Provided passage:
---*---

I think you'll find it very inspiring to be around all those Golden's. It took me over a year to get my next golden Woody. The area I'm in we just don't see that many Golden's. I was taking a walk one afternoon one of the many I used to take with my dear sweet bridge girl Sammie and ran into a lady playing with her golden in her backyard. 

It was your typical happy go lucky golden with a very nice owner. I ended up spending over an hour talking with her and playing with her puppy. I realized what I'd been missing and even though I'd never be able to replace Sammie another dog, a golden, would bring a smile to my face and joy back into my heart.

Enter Woodrow...a total goof ball...I've never regretted it for a minute. I think it'll be good for you...it might just give the push you need to fill that empty spot inside. These Golden's of our's are very good at that! 

Pete & Woody


----------



## Lennap

Sweet Girl said:


> Thank you so much. I'm sorry I made you cry. I have been thinking about how it would be to get together with all the Toronto area GRF members who've been so sweet to me here - maybe we could do it the weekend you're here, too. I know it would be good but hard, too. Let me know if you do come up - I haven't made any moves to organize anything. Part of me worries it would be so sad to be the only one without a Golden and would just make me feel worse. Part of me feels it would be helpful. I feel like I just don't know what to do right now.


 
I most definitely will let you know when we make our plans. Please know there is a whole community of people and dogs out here who know what you are going though, and are almost going through it with you. 

i remember when my boxer girl passed, I KNEW I could never get another dog, ever! Then on eday I woke up and I HAD to get another dog. It was like she came down from heaven and planted the thought in my head - like she was ok with it. Only you will know when you are ready again, and the new dog will also bring you love and joy, but you will still always love your T - she will always be in your heart and with you.

Big huge hugs to you!


----------



## hubbub

Take your time and grieve at your speed - I can't remember if I've mentioned it here before, but a friend of mine lost her dog over 2 years ago and has yet to "clean" the smudges from the back windows. Tesia burrowed into your heart for a reason - you were both very lucky to have each other  <<Hugs>>


----------



## Sydney's Mom

Ohh ohh ohh I'm in for a get together!! Sydney promises lots of cuddles for you.


----------



## GoldensGirl

Grieving takes time and if you try to rush through it, you'll probably just make it show up later in strange ways. My Sabrina died years ago, but I still tear up when I think of her last illness. Charlie has been gone for almost two years now and I still miss the plushy feel of his head under my hand and the nuzzly kisses that were his specialty. 

Cry. Scream. Beat a pillow. Find a dog to caress. Visit her favorite places. Look at all her photos over and over and over again. Write about her. Find and cherish the bits of her fur that are hiding under the furniture. And do it all over again as many times as you need to. Many of us have been where you are now and we will understand. Promise.


----------



## swishywagga

Just stopping by to see how you are. We are thinking of you.


----------



## Sweet Girl

You're sweet to check in. I am doing okay. She is still front of my mind sort of ALL the time. I am fine at work, but I seem to cry every Sunday night. I guess it's the sadness of too much time without her on the weekend that just sneaks up on me. I start crying without really realizing it. I miss her so much. I know that will just never change. 

My neighbour injured her foot last week, and so I have been driving her and her new rescue Lab to the park every evening. I love having a dog in my car again. But at the same time, it makes me miss Tesia just a little more.

---*---

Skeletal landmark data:
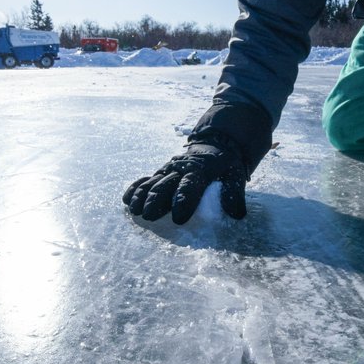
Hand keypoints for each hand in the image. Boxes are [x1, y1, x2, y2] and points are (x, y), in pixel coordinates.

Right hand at [122, 142, 246, 223]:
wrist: (215, 144)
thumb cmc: (226, 165)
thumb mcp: (235, 175)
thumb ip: (233, 194)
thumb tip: (236, 214)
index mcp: (200, 171)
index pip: (189, 186)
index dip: (183, 202)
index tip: (178, 219)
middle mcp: (180, 170)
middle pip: (165, 185)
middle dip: (156, 201)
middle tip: (149, 216)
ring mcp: (168, 170)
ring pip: (152, 183)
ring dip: (142, 196)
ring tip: (135, 211)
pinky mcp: (161, 172)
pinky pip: (146, 179)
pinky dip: (136, 188)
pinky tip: (126, 200)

---*---

Work task:
Reproduce word for word the part of the forum thread about losing a golden retriever that runs from "## GoldensGirl" up to and including "were his specialty.".

Result below:
## GoldensGirl

Grieving takes time and if you try to rush through it, you'll probably just make it show up later in strange ways. My Sabrina died years ago, but I still tear up when I think of her last illness. Charlie has been gone for almost two years now and I still miss the plushy feel of his head under my hand and the nuzzly kisses that were his specialty.